### Document text
Caputo’s prospective dollar scheme attracts criticisms

Experts pointed out that the move could incentivize money laundering and tax evasion

Economy Minister Luis Caputo said the government is moving forward with measures to incentivize Argentines to spend the dollar bills they hide “under the mattress” without explaining their origins. The announcement, of which details have yet to be fully disclosed, has its fair share of critics.

“We want people to be able to use their dollars without being afraid of being persecuted,” Caputo said on Monday, adding that he aims to create “more jobs and have better salaries.” However, experts pointed out to the Herald that allowing people to use undeclared dollar bills could incentivize money laundering and tax evasion, as well as damage the country’s ability to have its own monetary policy.

Used to combat sudden and steep devaluations of the peso, Argentines have historically saved in U.S. dollar bills. At a larger scale, big companies have been accused of resorting to capital flight.
######
__Short exercise 1__.
List every risk that, according to the article on Caputo's dollar scheme, experts said could follow from allowing people to use undeclared dollar bills.
### Listed records
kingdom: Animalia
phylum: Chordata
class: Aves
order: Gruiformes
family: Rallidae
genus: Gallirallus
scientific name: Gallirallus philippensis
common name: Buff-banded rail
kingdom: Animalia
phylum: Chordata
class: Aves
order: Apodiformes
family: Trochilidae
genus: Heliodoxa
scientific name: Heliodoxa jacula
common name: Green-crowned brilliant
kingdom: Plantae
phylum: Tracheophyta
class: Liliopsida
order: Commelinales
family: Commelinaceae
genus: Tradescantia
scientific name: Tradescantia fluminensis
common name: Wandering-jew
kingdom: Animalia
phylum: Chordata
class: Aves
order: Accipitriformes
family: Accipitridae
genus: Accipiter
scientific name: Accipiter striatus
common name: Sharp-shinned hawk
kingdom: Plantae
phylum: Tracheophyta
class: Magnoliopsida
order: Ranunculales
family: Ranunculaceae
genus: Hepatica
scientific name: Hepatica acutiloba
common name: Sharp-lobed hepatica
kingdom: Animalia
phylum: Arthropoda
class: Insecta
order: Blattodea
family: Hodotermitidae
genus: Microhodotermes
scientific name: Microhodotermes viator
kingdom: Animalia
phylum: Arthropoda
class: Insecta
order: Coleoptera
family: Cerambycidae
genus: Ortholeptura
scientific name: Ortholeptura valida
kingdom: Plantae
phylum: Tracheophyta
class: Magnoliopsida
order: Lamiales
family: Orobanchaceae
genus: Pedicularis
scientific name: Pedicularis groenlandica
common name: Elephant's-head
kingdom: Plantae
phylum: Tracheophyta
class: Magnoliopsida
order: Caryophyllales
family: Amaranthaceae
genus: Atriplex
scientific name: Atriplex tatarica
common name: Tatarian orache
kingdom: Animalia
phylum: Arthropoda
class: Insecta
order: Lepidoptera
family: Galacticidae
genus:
######
__Short exercise 2__.
Edit the rows from the first row through the line containing "scientific name: Accipiter striatus". Replace every "phylum" with "division" and leave everything else unchanged.

__Task answer 1__.
- Money laundering
- Tax evasion
- Damage to the country's ability to have its own monetary policy

__Task answer 2__.
kingdom: Animalia
division: Chordata
class: Aves
order: Gruiformes
family: Rallidae
genus: Gallirallus
scientific name: Gallirallus philippensis
common name: Buff-banded rail
kingdom: Animalia
division: Chordata
class: Aves
order: Apodiformes
family: Trochilidae
genus: Heliodoxa
scientific name: Heliodoxa jacula
common name: Green-crowned brilliant
kingdom: Plantae
division: Tracheophyta
class: Liliopsida
order: Commelinales
family: Commelinaceae
genus: Tradescantia
scientific name: Tradescantia fluminensis
common name: Wandering-jew
kingdom: Animalia
division: Chordata
class: Aves
order: Accipitriformes
family: Accipitridae
genus: Accipiter
scientific name: Accipiter striatus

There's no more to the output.